At a recent event, worshippers prepare to immerse Ganesh images made of Plaster of Paris into the sea, symbolizing a ritual send-off of the Lord in his journey towards his abode in Kailash while taking away with him the misfortunes of his devotees.

Hindu and Buddhists again are celebrating Ganesh Chaturthi in Pattaya with an eight-day festival that kicks off today, Sept. 7, and will culminate in the immersion of idols representing the “God of Success” in the sea to fete the son of supreme deity Shiva.

Chaiwat Dechnatee, president of the Pattaya Ganesh Lovers Club, announced details of the annual festival Aug. 31.

The celebration begins at Central Festival Marina Sept. 7 with the finale set for September 13 Bali Hai Pier.

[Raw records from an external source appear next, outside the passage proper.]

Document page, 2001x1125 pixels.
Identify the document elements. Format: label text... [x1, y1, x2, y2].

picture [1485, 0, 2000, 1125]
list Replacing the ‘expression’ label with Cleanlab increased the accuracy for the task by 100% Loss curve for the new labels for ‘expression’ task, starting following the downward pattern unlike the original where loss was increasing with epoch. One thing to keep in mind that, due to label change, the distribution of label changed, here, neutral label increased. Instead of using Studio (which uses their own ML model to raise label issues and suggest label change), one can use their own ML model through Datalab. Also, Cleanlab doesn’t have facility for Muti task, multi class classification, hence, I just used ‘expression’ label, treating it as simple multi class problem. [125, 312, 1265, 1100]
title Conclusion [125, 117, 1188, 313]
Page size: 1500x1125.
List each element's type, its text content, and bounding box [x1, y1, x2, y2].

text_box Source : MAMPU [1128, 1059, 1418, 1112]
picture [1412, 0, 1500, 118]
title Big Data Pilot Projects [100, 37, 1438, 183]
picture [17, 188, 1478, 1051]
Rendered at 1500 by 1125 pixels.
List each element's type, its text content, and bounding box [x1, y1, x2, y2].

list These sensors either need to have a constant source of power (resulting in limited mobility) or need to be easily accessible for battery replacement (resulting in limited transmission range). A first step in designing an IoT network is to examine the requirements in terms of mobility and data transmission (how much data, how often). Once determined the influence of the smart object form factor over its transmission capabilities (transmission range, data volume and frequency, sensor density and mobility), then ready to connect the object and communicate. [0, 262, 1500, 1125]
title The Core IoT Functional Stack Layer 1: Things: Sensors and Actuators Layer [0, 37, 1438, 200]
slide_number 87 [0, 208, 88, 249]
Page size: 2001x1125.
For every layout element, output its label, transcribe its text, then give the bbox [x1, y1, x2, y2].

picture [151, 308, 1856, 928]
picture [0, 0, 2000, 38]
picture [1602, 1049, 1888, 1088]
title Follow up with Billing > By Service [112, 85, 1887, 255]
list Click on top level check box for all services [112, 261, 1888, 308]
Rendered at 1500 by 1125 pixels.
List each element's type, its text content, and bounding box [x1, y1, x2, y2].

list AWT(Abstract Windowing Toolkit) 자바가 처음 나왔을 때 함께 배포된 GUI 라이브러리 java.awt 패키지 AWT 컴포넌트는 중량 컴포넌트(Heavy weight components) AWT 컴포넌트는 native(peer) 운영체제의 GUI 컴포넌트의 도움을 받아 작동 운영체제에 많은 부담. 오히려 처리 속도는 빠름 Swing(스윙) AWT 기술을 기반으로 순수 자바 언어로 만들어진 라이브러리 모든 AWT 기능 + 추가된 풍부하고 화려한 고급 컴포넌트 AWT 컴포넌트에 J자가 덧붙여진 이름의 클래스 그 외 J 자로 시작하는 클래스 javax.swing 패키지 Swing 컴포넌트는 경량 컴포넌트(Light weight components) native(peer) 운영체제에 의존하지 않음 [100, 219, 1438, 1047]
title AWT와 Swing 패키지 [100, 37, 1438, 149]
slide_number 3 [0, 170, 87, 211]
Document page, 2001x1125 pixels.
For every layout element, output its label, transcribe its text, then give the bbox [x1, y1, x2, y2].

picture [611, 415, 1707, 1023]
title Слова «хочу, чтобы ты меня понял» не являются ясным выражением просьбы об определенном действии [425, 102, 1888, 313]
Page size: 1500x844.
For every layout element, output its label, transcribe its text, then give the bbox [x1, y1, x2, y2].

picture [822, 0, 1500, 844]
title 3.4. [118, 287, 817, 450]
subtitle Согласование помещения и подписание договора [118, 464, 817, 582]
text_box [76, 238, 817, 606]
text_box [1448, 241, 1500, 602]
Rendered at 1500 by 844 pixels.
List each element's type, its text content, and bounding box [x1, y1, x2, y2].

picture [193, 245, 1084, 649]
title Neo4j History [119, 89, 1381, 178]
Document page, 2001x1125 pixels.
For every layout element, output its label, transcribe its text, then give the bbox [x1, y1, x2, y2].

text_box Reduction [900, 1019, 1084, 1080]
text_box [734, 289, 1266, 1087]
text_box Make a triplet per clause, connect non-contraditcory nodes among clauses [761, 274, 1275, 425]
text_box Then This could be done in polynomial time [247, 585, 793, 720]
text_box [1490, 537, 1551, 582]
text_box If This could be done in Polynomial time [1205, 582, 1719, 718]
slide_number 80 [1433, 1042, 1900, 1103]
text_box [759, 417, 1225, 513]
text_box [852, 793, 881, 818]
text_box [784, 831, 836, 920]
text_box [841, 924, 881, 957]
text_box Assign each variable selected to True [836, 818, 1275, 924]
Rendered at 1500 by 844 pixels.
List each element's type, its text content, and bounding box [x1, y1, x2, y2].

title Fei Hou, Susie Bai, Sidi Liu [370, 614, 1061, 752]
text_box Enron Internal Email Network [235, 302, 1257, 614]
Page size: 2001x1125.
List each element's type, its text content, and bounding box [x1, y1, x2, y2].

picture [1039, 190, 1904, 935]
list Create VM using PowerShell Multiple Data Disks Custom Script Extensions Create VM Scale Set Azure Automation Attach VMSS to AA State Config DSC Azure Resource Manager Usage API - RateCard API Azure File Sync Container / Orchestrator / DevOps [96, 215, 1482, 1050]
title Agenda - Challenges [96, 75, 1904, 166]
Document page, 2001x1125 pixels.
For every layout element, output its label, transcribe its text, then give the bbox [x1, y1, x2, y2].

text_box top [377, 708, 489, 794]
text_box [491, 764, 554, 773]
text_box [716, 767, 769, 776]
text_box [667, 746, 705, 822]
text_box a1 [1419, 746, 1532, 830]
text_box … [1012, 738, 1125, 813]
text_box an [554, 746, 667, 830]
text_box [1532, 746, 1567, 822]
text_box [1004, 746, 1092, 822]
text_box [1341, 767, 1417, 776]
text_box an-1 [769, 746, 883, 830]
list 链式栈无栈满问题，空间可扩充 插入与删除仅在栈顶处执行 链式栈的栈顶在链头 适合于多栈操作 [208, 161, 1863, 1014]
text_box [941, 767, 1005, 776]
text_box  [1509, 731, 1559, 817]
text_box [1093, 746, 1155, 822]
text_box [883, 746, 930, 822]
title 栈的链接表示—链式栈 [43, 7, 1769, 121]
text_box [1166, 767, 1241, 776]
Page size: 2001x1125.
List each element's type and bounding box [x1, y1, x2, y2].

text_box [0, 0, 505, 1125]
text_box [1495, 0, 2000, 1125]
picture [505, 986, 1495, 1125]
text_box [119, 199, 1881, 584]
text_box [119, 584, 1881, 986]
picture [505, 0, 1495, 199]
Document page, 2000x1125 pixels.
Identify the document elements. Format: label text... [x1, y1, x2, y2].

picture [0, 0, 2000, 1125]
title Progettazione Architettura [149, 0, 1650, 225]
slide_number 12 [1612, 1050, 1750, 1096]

Members of the club will take the Ganesh statue from Central Festival Marina to around the city in the morning on September 7. Throughout the week, people can come in the evening to pay respect with pure milk, coconut water, or water to shower the statue at the Central Festival Marina.

The main event takes place on September 13, the birthday of Ganesh. Worshipers will take the statue to the sea at Bali Hai pier in a ceremony lasting from 18.59 to 21.00.

The festival is Thailand’s largest of its kind. Past activities include fireworks, liturgy prayer ceremony, Ganesha head-covering ceremony, fire worship and exhibition of more than 2,000 Ganesha figurines.

The centerpiece of the event, however, is the ritual immersion of Ganesha images made of Plaster of Paris into the sea, symbolizing a ritual see-off of the Lord in his journey towards his abode in Kailash while taking away with him the misfortunes of his devotees.

The event is typically well attended, as Ganesh is among the most-transcendent of Hindu gods, worshipped throughout western and southeast Asia. In India, he is revered not only as a remover of obstacles, but a “god for everyman” and the “lord of beginnings.”

In Thailand, Buddhists recognize him as the “god of success,” appearing in Mahayana Buddhism texts in the form of the Buddhist god Vinayaka as well as a Hindu demon form with the same name.